(READING PASSAGE)
Israel's motives unclear

Der Standard does not rule out the possibility of further military escalation between Israel and Iran:

“In Tehran, the mullah regime is swearing it will retaliate. For its part Israel seems to be less and less afraid of escalation. It remains unclear whether this is due to the certainty that Iran - also in view of the US's threats - will not risk a full-scale war against Israel, or whether the opinion is gaining ground in Israel that a completely new situation must be brought about not only in the Gaza Strip but also in Lebanon and Syria.”

Adevărul (RO) /

One step away from war

Adevărul columnist Stefan Vlaston discusses the likelihood of escalation:

“Even if a piece of the Iranian state was destroyed in the incident, the Iranian army's hands remain tied because it is inferior to the Israeli army. On the other hand, if Iran does not attempt to respond militarily to the Israeli operation now, it will lose what little credibility it still has because its territory was directly attacked. ... An Iranian missile attack against Israel would force Israel to respond in kind, either with missiles or with its air force, which is far superior to that of Iran. From there it is only a step to an Israeli-Iranian war.”

De Telegraaf (NL) /

Also in the West's interest

De Telegraaf welcomes the attack:

“Iran and Hezbollah swear revenge, but at the same time they now know that their terrorist leaders are no longer safe anywhere. This message from Israel is also in the interests of the West. Security services had been warning of the growing threat of Iranian terror recently. In Europe, members of criminal gangs are being recruited to target opponents of the ayatollahs. ... In view of the threat, it is incomprehensible that the European Union continues to refuse to put the Revolutionary Guard on the terrorist list. ... The EU is proving to be deaf and blind to the danger.”

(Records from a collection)
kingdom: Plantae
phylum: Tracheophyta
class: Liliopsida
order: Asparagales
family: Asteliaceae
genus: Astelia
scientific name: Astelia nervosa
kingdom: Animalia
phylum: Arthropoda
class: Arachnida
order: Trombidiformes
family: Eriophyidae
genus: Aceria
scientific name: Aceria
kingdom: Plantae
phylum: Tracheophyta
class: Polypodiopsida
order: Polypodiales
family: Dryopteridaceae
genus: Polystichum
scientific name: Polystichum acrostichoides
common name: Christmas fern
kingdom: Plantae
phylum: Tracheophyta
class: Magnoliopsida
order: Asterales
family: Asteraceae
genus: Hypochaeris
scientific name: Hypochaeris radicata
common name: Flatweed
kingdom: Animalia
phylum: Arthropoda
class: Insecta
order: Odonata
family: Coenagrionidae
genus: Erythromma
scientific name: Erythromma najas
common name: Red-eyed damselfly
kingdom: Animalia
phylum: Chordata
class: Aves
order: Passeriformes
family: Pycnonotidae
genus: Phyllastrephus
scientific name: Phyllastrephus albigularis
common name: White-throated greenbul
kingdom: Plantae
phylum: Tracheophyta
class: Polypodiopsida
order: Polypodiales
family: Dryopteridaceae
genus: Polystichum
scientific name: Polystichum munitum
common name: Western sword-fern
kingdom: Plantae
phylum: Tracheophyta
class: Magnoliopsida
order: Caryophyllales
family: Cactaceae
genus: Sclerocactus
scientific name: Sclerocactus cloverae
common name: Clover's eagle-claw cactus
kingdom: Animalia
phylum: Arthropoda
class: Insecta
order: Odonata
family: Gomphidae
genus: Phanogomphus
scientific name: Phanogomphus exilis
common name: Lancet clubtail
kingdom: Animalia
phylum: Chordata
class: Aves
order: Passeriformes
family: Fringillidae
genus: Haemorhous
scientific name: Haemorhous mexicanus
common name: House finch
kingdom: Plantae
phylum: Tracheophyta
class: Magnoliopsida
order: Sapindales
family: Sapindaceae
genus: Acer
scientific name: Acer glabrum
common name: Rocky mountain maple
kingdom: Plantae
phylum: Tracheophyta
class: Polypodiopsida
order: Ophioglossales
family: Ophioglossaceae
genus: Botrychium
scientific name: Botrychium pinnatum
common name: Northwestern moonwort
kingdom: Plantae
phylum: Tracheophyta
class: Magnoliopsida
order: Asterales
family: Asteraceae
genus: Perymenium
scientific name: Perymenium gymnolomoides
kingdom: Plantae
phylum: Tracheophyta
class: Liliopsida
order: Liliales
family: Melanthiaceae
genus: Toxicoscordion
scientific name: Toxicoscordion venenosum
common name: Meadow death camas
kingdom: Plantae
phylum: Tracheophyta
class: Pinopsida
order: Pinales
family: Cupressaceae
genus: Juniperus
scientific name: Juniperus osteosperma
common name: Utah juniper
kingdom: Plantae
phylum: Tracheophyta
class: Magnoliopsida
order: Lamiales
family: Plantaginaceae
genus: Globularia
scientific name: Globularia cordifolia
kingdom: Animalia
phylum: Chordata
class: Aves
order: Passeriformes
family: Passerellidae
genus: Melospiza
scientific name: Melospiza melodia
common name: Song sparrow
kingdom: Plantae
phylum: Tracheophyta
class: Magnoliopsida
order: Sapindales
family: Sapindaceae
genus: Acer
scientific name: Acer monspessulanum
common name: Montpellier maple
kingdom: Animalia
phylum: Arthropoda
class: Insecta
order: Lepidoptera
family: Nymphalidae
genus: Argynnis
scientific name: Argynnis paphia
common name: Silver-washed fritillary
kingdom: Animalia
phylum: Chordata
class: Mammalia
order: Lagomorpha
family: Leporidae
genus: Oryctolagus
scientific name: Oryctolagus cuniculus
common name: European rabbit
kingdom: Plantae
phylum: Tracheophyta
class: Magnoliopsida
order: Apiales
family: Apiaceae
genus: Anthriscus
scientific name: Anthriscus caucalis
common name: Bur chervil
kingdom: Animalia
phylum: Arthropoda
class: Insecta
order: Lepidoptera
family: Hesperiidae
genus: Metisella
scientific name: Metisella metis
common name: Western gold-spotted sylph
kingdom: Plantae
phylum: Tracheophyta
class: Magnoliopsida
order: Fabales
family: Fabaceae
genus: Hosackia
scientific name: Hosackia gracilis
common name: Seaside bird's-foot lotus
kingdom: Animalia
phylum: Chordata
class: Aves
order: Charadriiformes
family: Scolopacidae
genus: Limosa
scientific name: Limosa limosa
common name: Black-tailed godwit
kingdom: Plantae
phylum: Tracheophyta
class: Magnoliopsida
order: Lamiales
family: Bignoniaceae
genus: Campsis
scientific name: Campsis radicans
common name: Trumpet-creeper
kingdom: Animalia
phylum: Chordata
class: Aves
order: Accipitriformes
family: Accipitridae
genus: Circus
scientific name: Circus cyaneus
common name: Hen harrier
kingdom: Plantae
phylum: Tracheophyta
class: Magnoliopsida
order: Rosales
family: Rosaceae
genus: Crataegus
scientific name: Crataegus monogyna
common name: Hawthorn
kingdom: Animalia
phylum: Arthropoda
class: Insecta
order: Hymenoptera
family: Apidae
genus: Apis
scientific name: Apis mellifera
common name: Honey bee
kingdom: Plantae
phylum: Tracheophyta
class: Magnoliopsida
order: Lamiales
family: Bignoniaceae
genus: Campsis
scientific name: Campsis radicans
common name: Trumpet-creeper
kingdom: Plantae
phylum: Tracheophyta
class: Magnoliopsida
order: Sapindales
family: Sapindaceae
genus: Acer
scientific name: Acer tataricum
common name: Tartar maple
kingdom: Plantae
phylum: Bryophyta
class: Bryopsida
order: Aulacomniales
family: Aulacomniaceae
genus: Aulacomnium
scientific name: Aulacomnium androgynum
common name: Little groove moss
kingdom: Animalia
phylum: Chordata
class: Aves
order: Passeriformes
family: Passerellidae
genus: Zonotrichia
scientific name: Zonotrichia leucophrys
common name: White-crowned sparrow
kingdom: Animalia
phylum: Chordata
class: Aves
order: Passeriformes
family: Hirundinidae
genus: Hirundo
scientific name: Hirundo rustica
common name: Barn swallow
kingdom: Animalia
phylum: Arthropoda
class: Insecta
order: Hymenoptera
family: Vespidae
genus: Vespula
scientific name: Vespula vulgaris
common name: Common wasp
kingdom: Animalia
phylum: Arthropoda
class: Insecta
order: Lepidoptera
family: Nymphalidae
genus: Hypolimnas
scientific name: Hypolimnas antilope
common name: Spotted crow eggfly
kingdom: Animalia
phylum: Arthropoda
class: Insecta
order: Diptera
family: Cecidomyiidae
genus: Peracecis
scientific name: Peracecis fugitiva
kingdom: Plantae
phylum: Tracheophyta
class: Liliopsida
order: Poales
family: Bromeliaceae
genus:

(WORK TO DO)
1: Answer these questions using the press review on Israel and Iran:
(a) Which newspaper does columnist Stefan Vlaston write for?
(b) According to De Telegraaf, what does the European Union continue to refuse to do?
(c) In the Der Standard quote, which two places besides the Gaza Strip are named as places where a completely new situation might be brought about?
2: Name every newspaper quoted in the press review on Israel and Iran.
3: Carry the press review on Israel and Iran forward, starting right after its final sentence.
The records have no connection to the press review on Israel and Iran.

(RESPONSES FOR EACH TASK)
1:
(a) Adevărul
(b) Put the Revolutionary Guard on the terrorist list
(c) Lebanon and Syria

2: Der Standard, Adevărul, De Telegraaf

3:
Večernji list (HR) /

The Israeli Nero

The attack in Damascus is just Netanyahu's latest diversionary tactic, Večernji list writes:

“Many commentators agree that Benjamin Netanyahu is doing everything he can to inflame the situation in the Middle East because he is under huge pressure both at home - where more than a hundred thousand Israelis took to the streets on the weekend to demand his resignation - and abroad. Netanyahu has already lost the unqualified support of Israel's partners, who are demanding that he stop the bloodshed in Gaza. But he knows that he would certainly end up behind bars should the war come to an end, as the Israeli courts are just waiting to reopen the corruption case against him. ... Many Israelis call him the 'Israeli Nero' - a reference to the emperor who set fire to Rome.”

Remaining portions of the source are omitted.